RECORD SET:
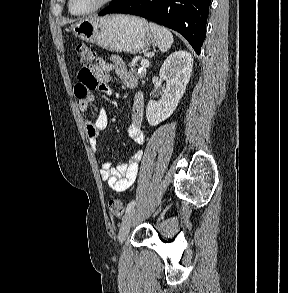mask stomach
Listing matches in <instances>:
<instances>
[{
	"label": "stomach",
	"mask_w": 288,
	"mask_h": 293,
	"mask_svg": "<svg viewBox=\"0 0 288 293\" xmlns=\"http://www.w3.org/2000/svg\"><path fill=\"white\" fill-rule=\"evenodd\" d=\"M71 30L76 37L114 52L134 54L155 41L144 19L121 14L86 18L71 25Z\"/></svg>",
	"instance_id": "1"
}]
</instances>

---

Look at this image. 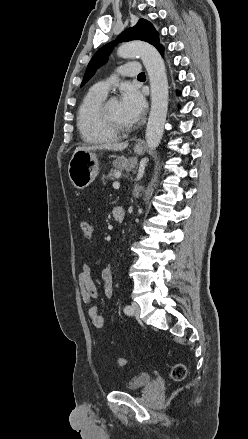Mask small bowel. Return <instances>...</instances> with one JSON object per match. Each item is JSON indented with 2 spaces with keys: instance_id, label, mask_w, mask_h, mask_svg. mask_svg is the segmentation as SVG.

SET PROBLEM: Reproduce the lines from the one containing "mask stomach" through the one containing "30L76 37L114 52L134", both included, with the picture left out.

PROBLEM SOLUTION:
mask stomach
Listing matches in <instances>:
<instances>
[{
	"label": "stomach",
	"mask_w": 288,
	"mask_h": 293,
	"mask_svg": "<svg viewBox=\"0 0 288 293\" xmlns=\"http://www.w3.org/2000/svg\"><path fill=\"white\" fill-rule=\"evenodd\" d=\"M71 30L76 37L114 52L134 54L155 41L144 19L121 14L86 18L71 25Z\"/></svg>",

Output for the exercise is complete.